In alle hectiek van kabinetscrises, nieuwe verkiezingen en formatieperikelen is het goed dat er in het koninklijk paleis een rustpunt is. Als formatieonderhandelingen vastlopen, kan de vorst als een min of meer onafhankelijk arbiter voor een time-out zorgen, de adviezen van de fractievoorzitters in alle rust tegen elkaar afwegen en vervolgens de besprekingen als relatieve buitenstaander weer vlot trekken. Dat hij in het verleden al vaker met dit bijltje heeft gehakt, geeft hem de rust en het overzicht om op evenwichtige wijze knopen door te hakken. Hier is erfelijkheid een voordeel en geen nadeel.
Maar kan de Tweede Kamer die rol dan niet gemakkelijk overnemen? In een helder betoog in de Volkskrant toonde prof. dr. Carla van Balen onlangs aan dat dit zeer twijfelachtig is. Weliswaar biedt de bekende motie-Kolfschoten al sinds 1971 de mogelijkheid om de eerste formateur door de Tweede Kamer te laten voordragen, maar in de visie van de KVP’er Kolfschoten herneemt het formatieproces daarna weer zijn gewone loop. Dus een benoeming door de koningin, verslag uitbrengen ten paleize enzovoort.
En hoe kan dat ook anders? betoogt Van Balen. Hoe kan een betrekkelijk log en intern verdeeld orgaan als de Tweede Kamer de rol van procesbegeleider overnemen? Wie zou dat dan precies moeten doen? De Kamervoorzitter? Maar is dat in termen van onpartijdigheid dan werkelijk een vooruitgang?
Ook het bezwaar dat de vorst op verborgen wijze onacceptabel veel invloed uitoefent, valt gemakkelijk te relativeren. Zó groot is die invloed van Hare Majesteit niet. Vaak gaat het alleen om dat ene duwtje om het vastgelopen formatieproces weer op de rails te zetten.

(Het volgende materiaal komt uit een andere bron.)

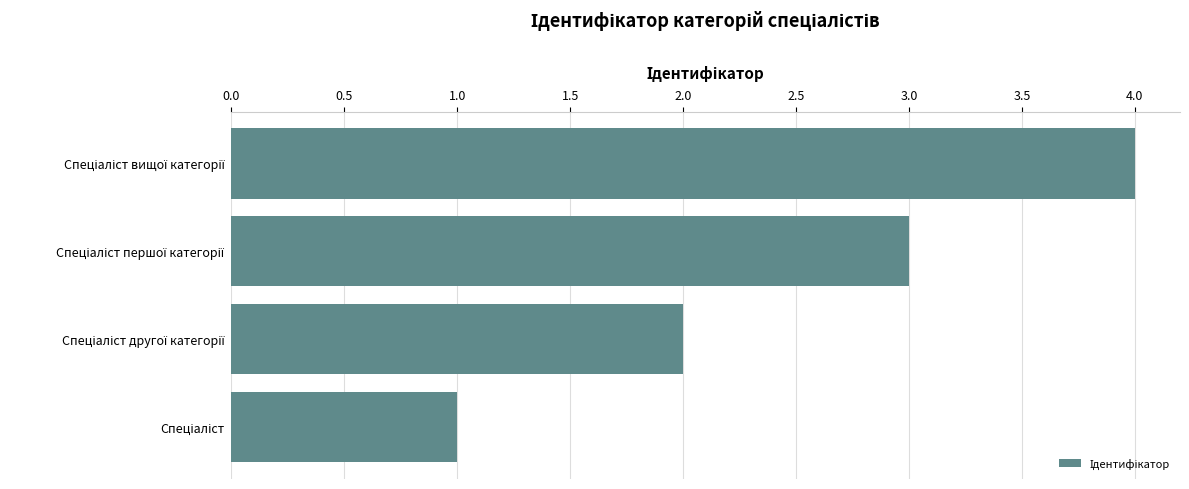

What is the minimum value shown in the chart?

1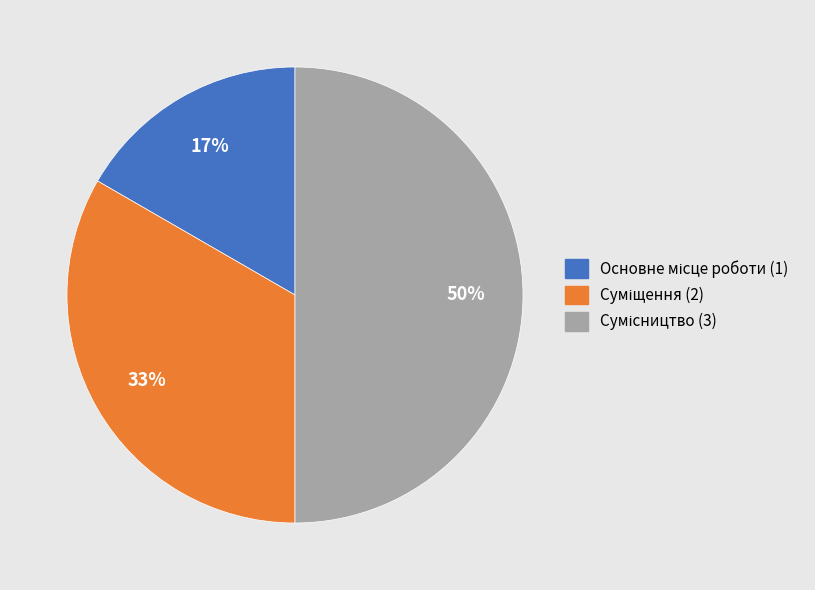

To the nearest percent, what is the difference between the largest and smallest slice percentages?

33%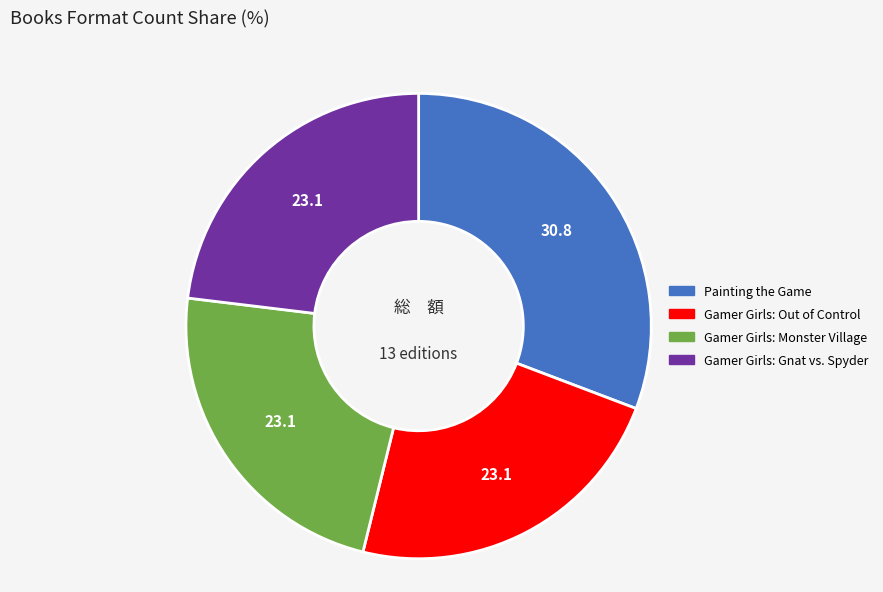

Approximately how many times larger is the value at Gamer Girls: Out of Control compared to Gamer Girls: Gnat vs. Spyder?

1.0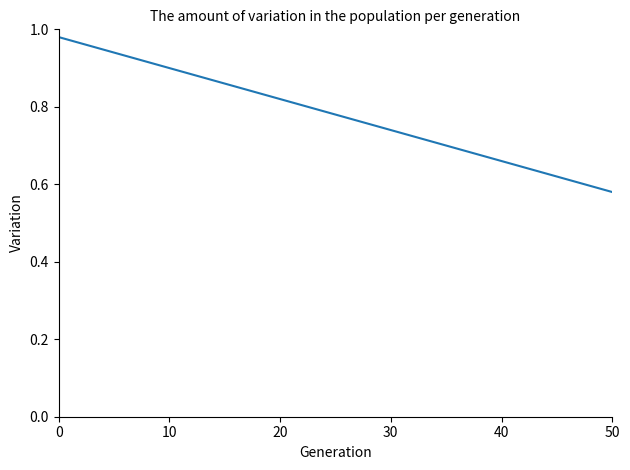

What is the difference between the maximum and minimum values?

0.4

En is het geen idee fixe te denken dat politiek en bestuur geheel zonder achterkamertjes kunnen? Geloven we werkelijk dat als de fractievoorzitters een formateur gaan aanwijzen, zij dat niet achter gesloten deuren maar in volle openbaarheid zullen doen?
Helaas zullen, als de Kamer volgende week over de begroting van Algemene Zaken en dus ook over de koningin spreekt, dergelijke argumenten de doorslag niet geven. Dan is het vaak toch weer de oppervlakkige beeldvorming die telt.
Jammer? In zekere zin wel. Al is het óók waar dat anno 2011 juist de beeldvorming de monarchie redt. Want kiest niet de PvdA, uit angst om in de beeldvorming in het kamp van de verafschuwde PVV terecht te komen, voor het standpunt dat de koningin ín de regering moet blijven, daarmee het iniatief van Wilders en de zijnen kansloos makend?